- DIRECTIONS FOR THIS TASK: Only a number is wanted here, namely how many lines of the data contain the string "selected".
(Beginning of EXTRACTED DATA)
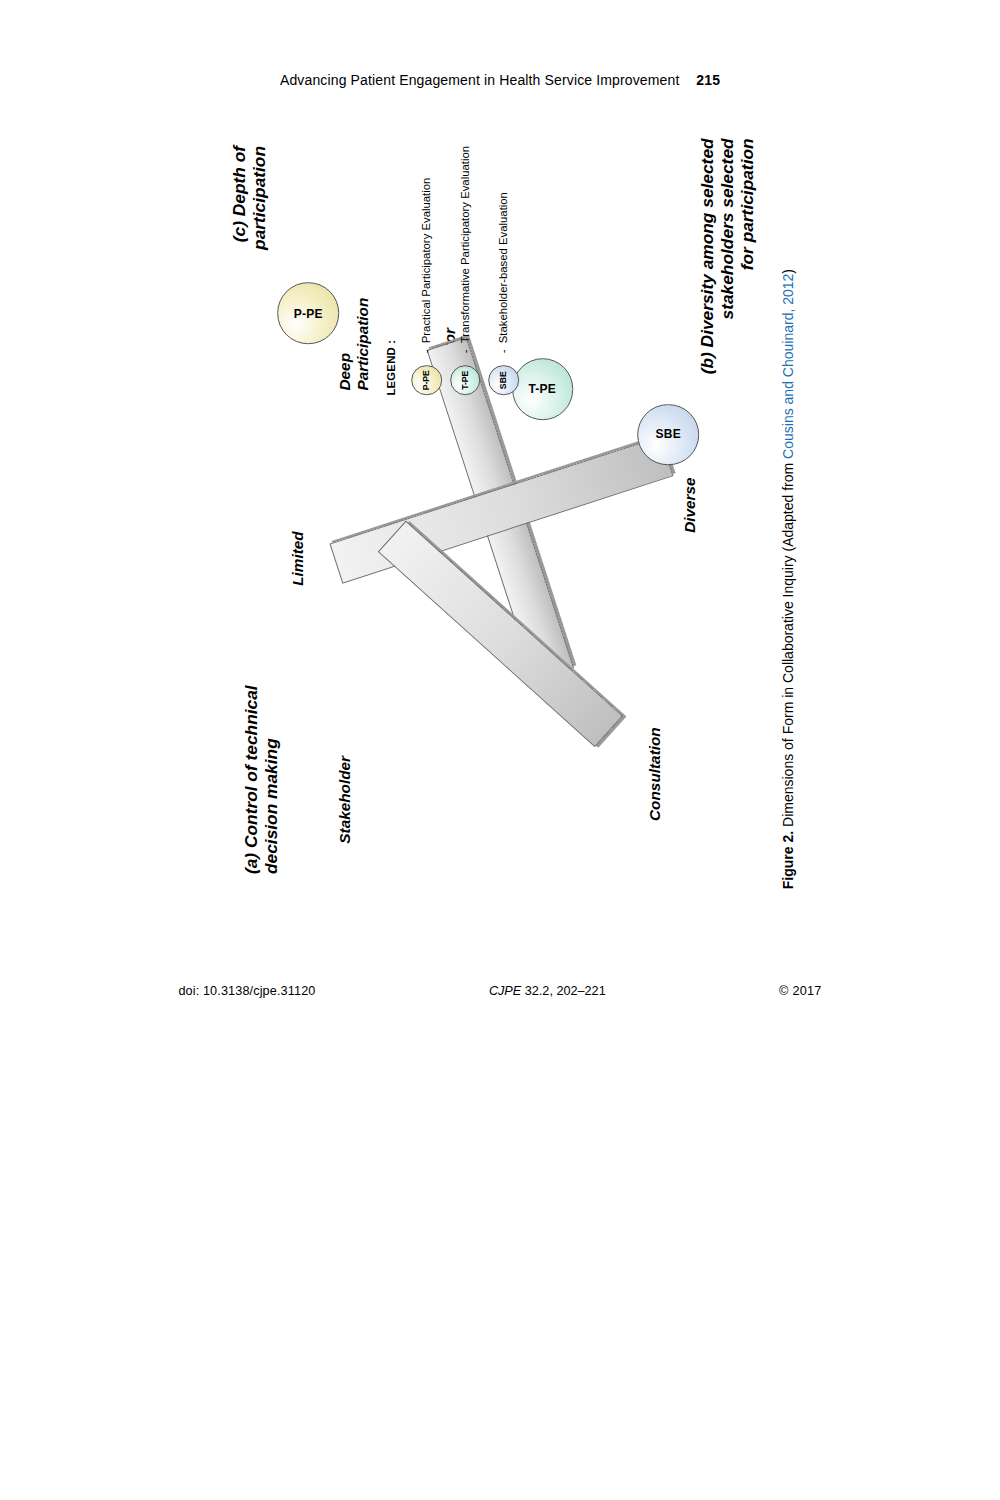Advancing Patient Engagement in Health Service Improvement215
(a) Control of technical
decision making
(c) Depth of
participation
(b) Diversity among selected
stakeholders selected
for participation
Stakeholder
Consultation
Limited
Diverse
Evaluator
Deep
Participation
P-PE
T-PE
SBE
LEGEND :
P-PE - Practical Participatory Evaluation
T-PE - Transformative Participatory Evaluation
SBE - Stakeholder-based Evaluation
Figure 2. Dimensions of Form in Collaborative Inquiry (Adapted from Cousins and Chouinard, 2012)
doi: 10.3138/cjpe.31120 CJPE 32.2, 202–221 © 2017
(End of EXTRACTED DATA)
- RESPONSE TO THIS TASK: 2